-- PROVIDED ENTRIES follows --
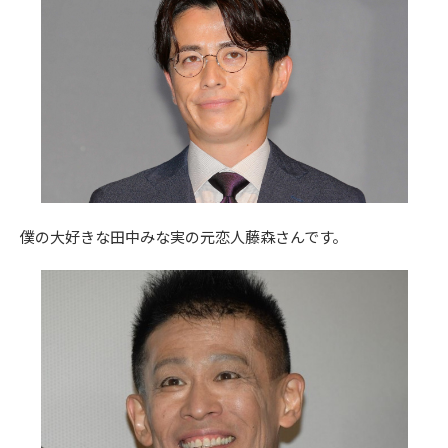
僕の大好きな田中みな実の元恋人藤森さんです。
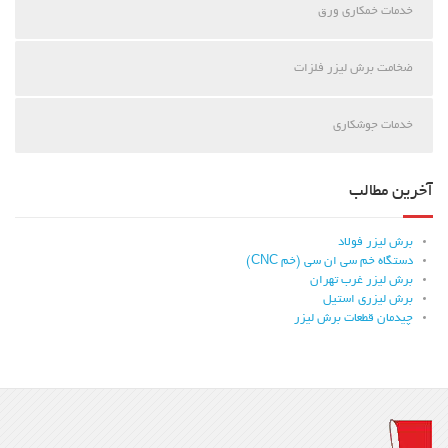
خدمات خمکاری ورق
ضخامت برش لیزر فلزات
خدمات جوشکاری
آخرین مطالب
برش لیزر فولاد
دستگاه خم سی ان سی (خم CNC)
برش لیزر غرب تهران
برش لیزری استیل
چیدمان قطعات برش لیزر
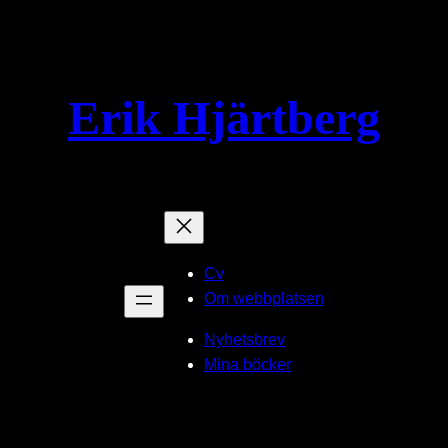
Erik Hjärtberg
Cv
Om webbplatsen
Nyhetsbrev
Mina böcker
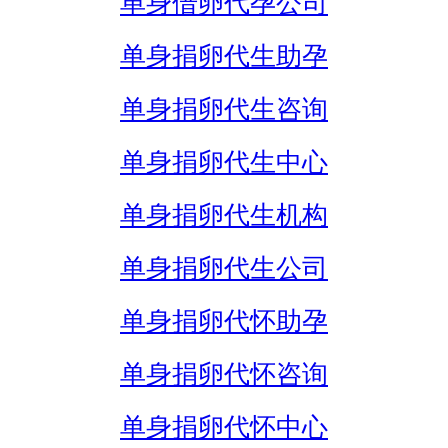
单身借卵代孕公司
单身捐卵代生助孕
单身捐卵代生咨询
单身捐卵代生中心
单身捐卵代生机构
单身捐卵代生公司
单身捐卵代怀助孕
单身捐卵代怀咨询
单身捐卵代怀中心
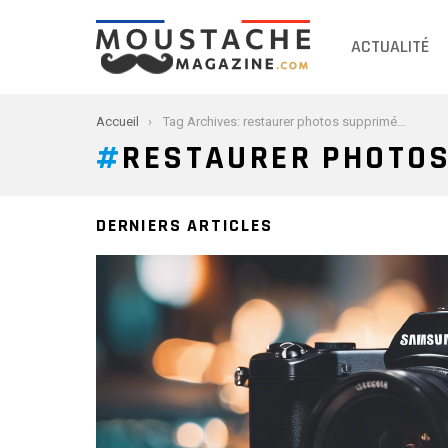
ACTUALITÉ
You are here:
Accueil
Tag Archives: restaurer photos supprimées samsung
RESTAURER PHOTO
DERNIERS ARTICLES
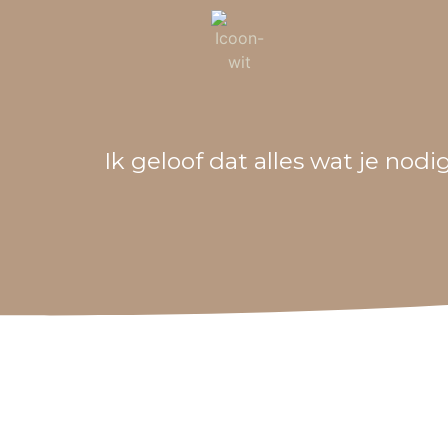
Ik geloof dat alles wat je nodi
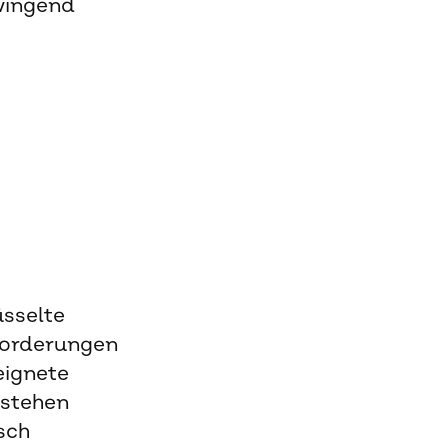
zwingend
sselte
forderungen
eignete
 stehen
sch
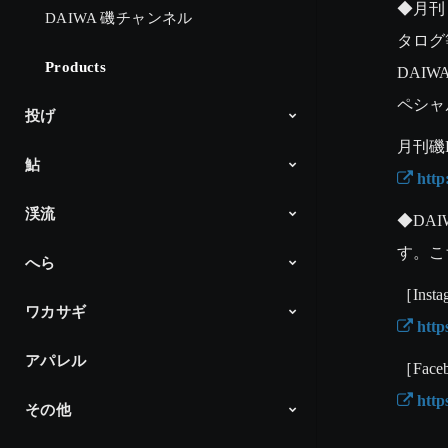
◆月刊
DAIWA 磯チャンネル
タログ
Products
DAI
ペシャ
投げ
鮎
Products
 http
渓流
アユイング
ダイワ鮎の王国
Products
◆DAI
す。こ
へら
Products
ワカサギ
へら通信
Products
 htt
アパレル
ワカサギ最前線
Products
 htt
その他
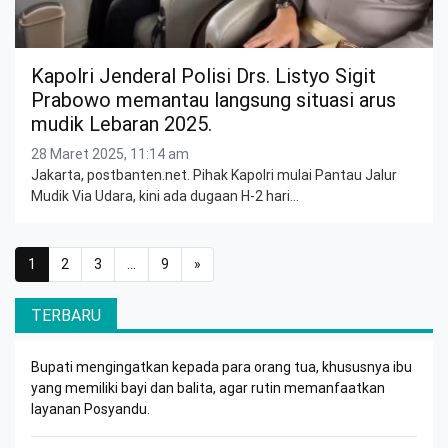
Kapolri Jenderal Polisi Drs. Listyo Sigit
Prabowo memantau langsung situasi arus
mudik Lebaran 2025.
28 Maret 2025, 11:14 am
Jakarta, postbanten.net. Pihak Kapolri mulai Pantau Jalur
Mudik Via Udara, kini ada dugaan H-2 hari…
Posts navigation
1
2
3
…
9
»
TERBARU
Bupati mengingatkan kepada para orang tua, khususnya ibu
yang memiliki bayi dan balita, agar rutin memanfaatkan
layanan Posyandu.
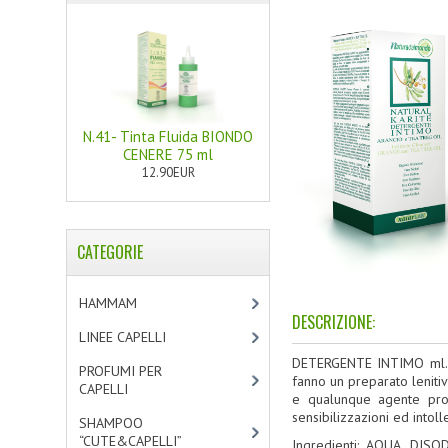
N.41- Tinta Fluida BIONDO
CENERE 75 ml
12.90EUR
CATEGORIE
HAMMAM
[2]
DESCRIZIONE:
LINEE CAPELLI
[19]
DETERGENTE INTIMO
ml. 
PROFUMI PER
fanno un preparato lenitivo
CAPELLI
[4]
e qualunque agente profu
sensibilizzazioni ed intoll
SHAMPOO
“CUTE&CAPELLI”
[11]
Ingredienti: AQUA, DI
-- PROVIDED ENTRIES concluded --
Every line of the entries that includes "Kapolri" must be copied into the answer.

Kapolri Jenderal Polisi Drs. Listyo Sigit
Jakarta, postbanten.net. Pihak Kapolri mulai Pantau Jalur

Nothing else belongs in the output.